The long-dreaded “shadow inventory” backlog of foreclosures is clearing up to open the way for loan modifications and short sale alternatives, according to the DBRS Inc. U.S. Residential Mortgage Servicing Review and 2013 Outlook.
As a result, according to DBRS senior vice president, operational risk, Kathleen Tillwitz, the nonconforming market may start to return “albeit at a slow pace.”
DBRS finds foreclosure filings and completed foreclosures are expected to decline in 2013.
Contributing factors, Tillwitz said, include continued high unemployment rates, strict borrower credit underwriting standards that limit new originations and help keep home prices deflated.

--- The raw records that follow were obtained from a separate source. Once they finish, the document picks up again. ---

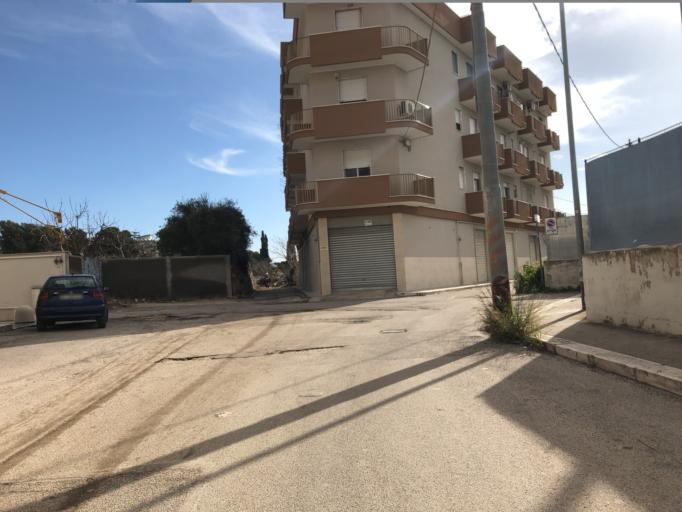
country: IT
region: Apulia
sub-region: Provincia di Barletta - Andria - Trani
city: Andria
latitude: 41.2177
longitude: 16.3052
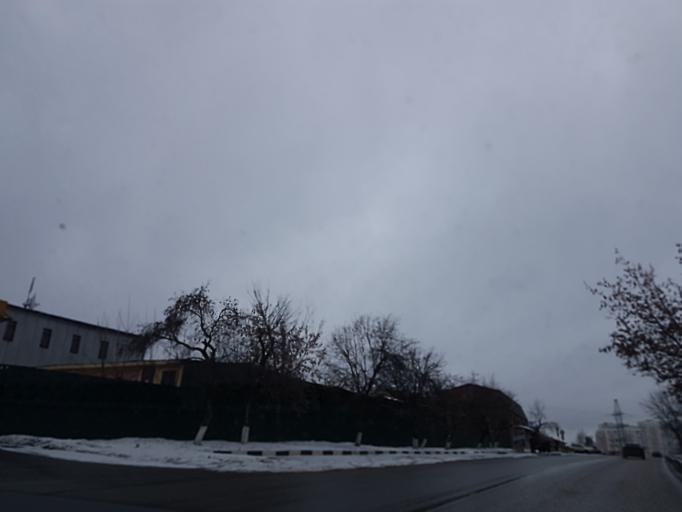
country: RU
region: Moskovskaya
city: Pavshino
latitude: 55.8228
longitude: 37.3562
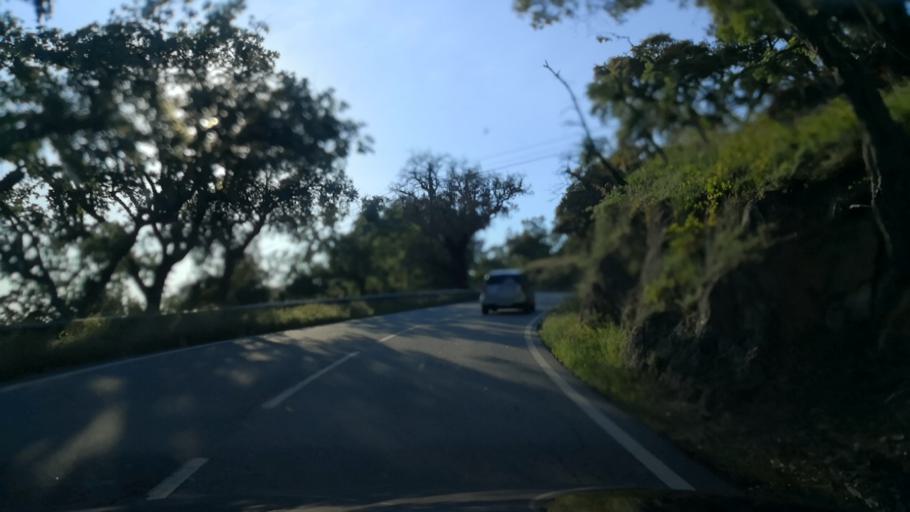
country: PT
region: Portalegre
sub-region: Portalegre
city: Portalegre
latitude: 39.3320
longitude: -7.4255
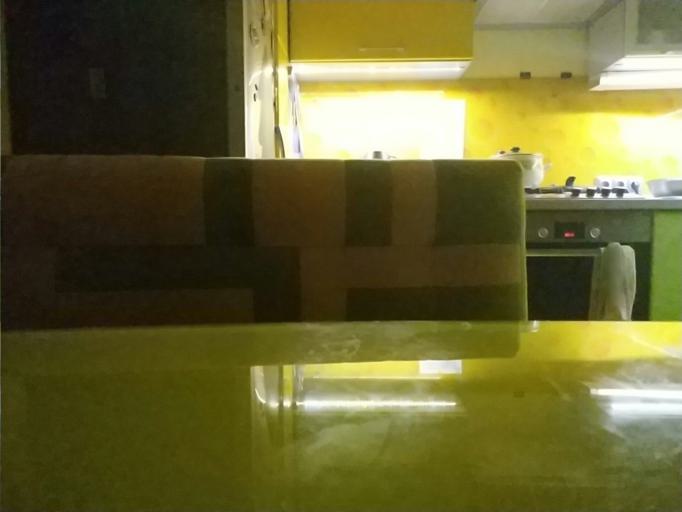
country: RU
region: Republic of Karelia
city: Pyaozerskiy
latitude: 65.4917
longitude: 30.6139
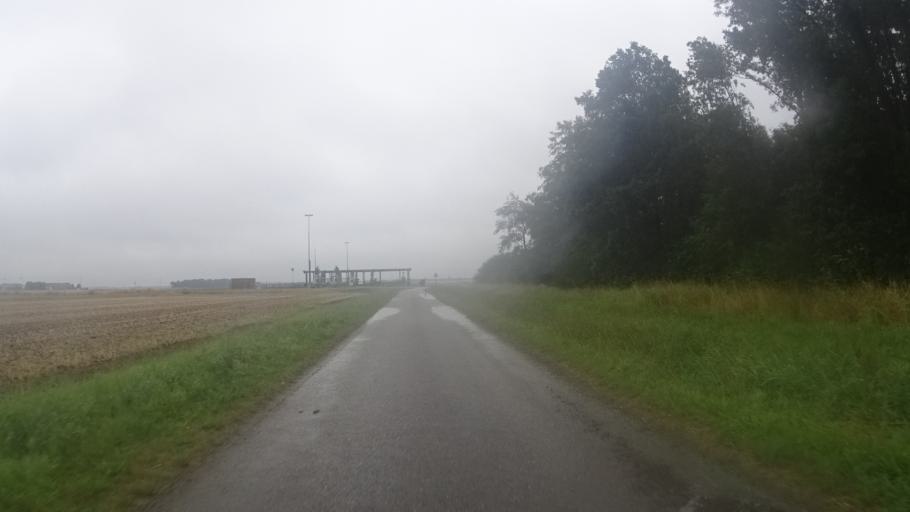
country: NL
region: Groningen
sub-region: Gemeente Veendam
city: Veendam
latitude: 53.1793
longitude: 6.8775
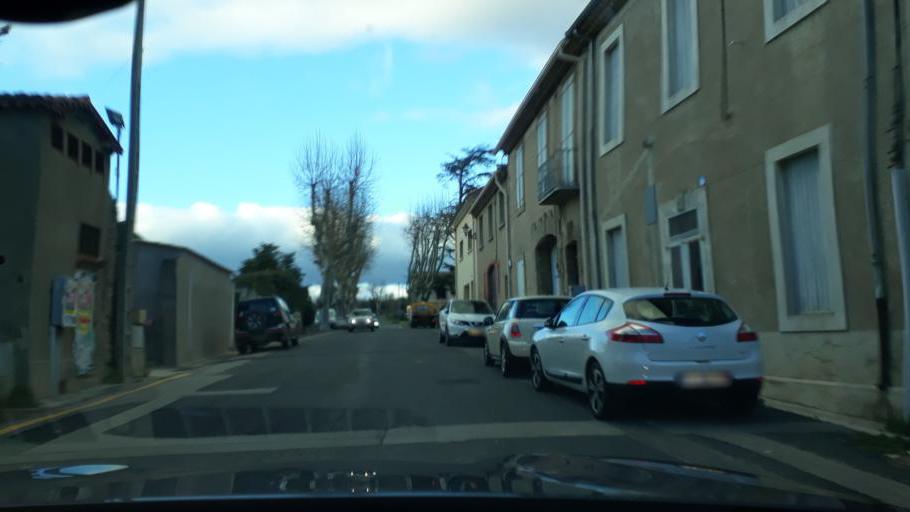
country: FR
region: Languedoc-Roussillon
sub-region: Departement de l'Herault
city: Nissan-lez-Enserune
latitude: 43.2918
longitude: 3.1278
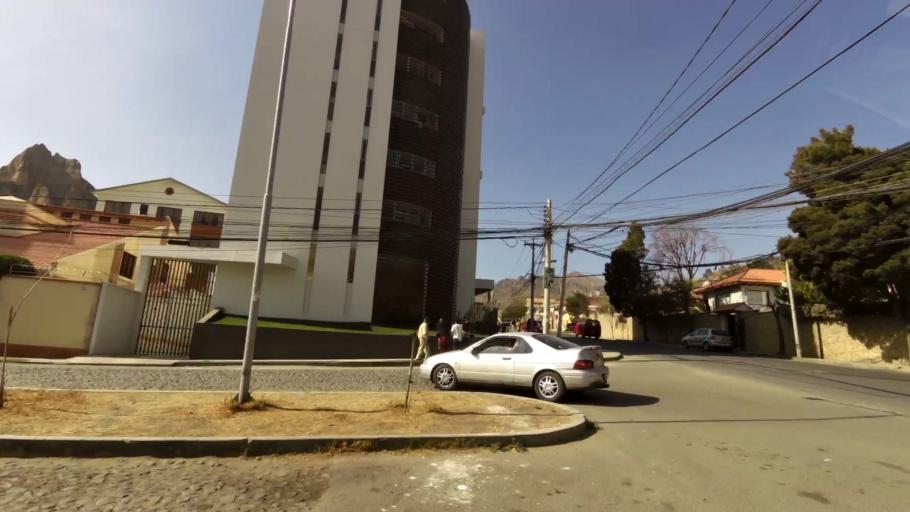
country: BO
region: La Paz
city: La Paz
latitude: -16.5158
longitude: -68.0612
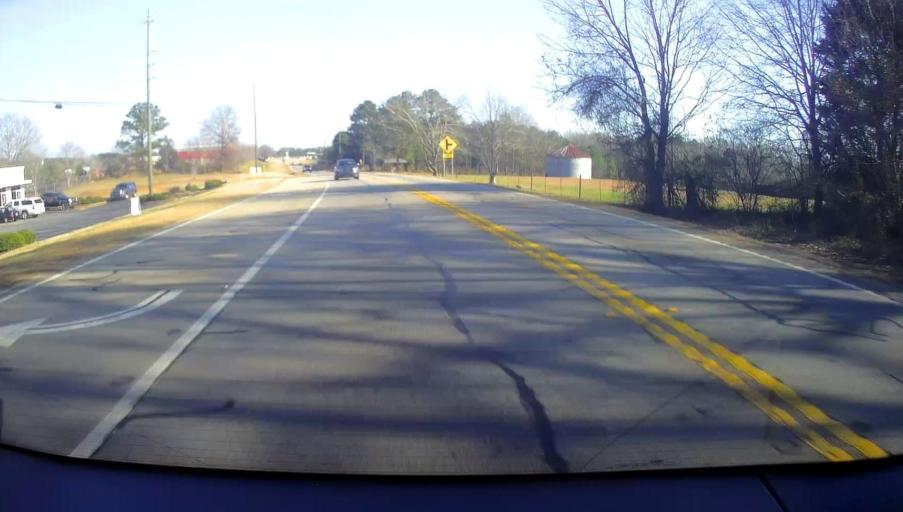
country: US
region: Georgia
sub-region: Henry County
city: Locust Grove
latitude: 33.3212
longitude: -84.0594
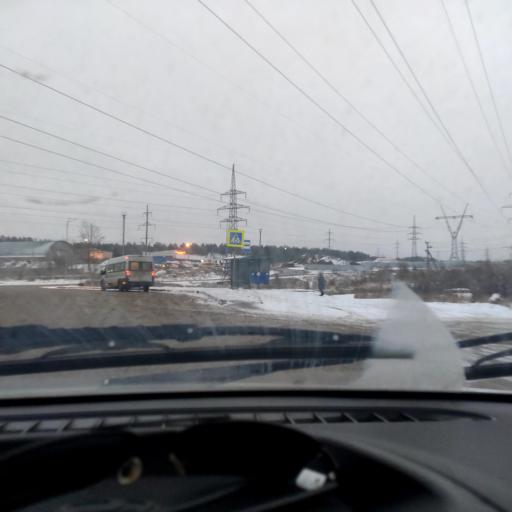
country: RU
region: Samara
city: Zhigulevsk
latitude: 53.4897
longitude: 49.5293
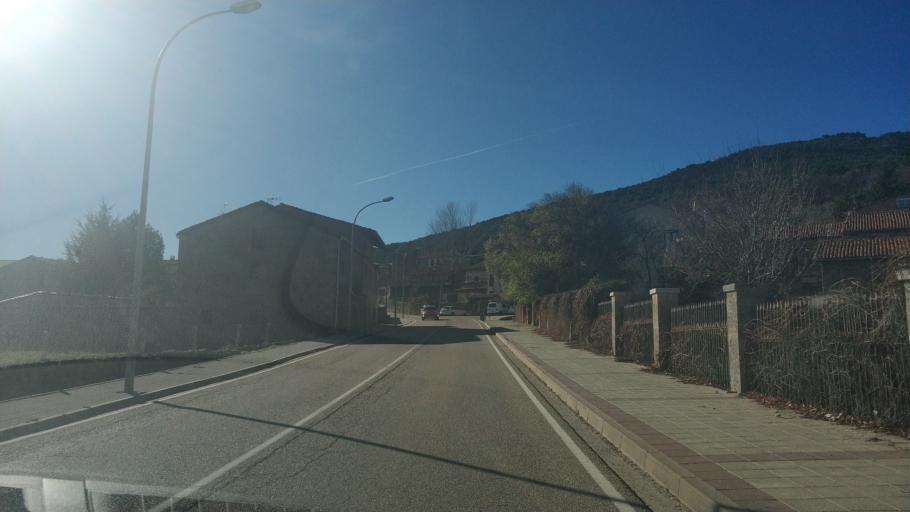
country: ES
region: Castille and Leon
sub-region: Provincia de Soria
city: Vinuesa
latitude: 41.9094
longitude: -2.7627
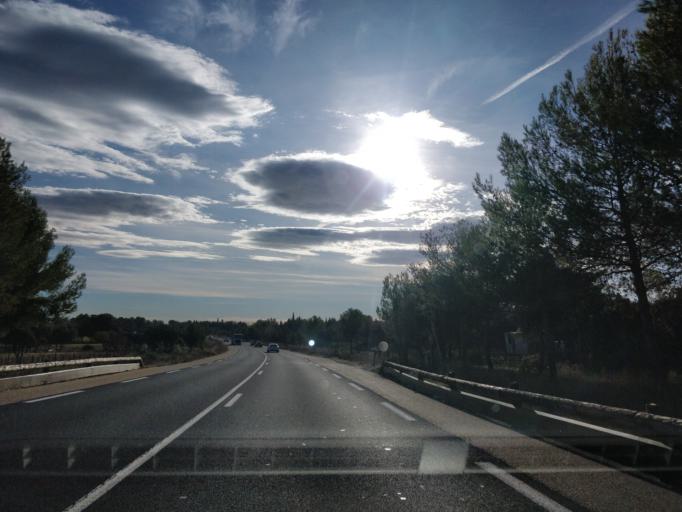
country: FR
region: Languedoc-Roussillon
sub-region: Departement de l'Herault
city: Teyran
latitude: 43.6780
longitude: 3.9483
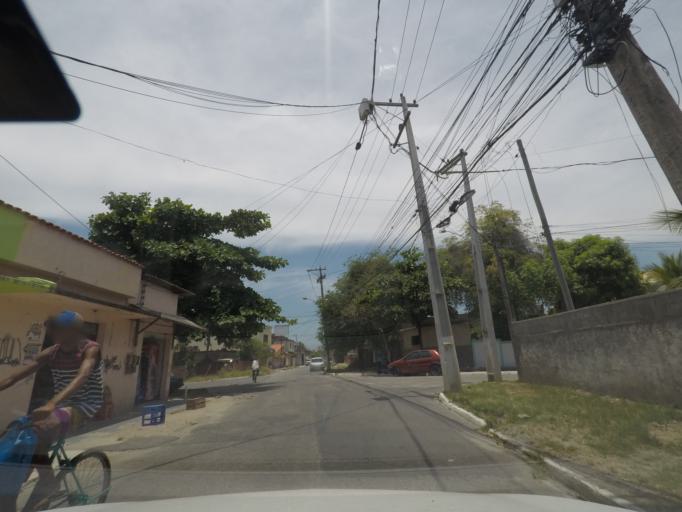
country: BR
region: Rio de Janeiro
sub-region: Marica
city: Marica
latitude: -22.9104
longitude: -42.8392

At the same time, she notes, these market developments will continue to keep losses from securitized residential mortgage loans at high levels, along with real estate owned inventory losses due to deep discount sales that cause “writedowns in transactions particularly the subordinate tranches.”
In addition, Tillwitz said, the issuance of the final Consumer Financial Protection Bureau rules “alleviates ambiguity for servicers” and could bring “much needed reform to the servicing industry.”
Since many of the items outlined in the rules have been in draft form for quite some time many mortgage loan servicers have already adopted the changes into their servicing operations, Tillwitz argues, now “servicers are well poised for growth,” as they continue efforts to prevent foreclosures and stimulate the housing market in 2013.
Furthermore, tighter mortgage loan underwriting standards issued by the CFPB that make it more difficult for borrowers to purchase or refinance make renting a more attractive alternative and will further boost private investor interest in REO-to-rent properties, she said.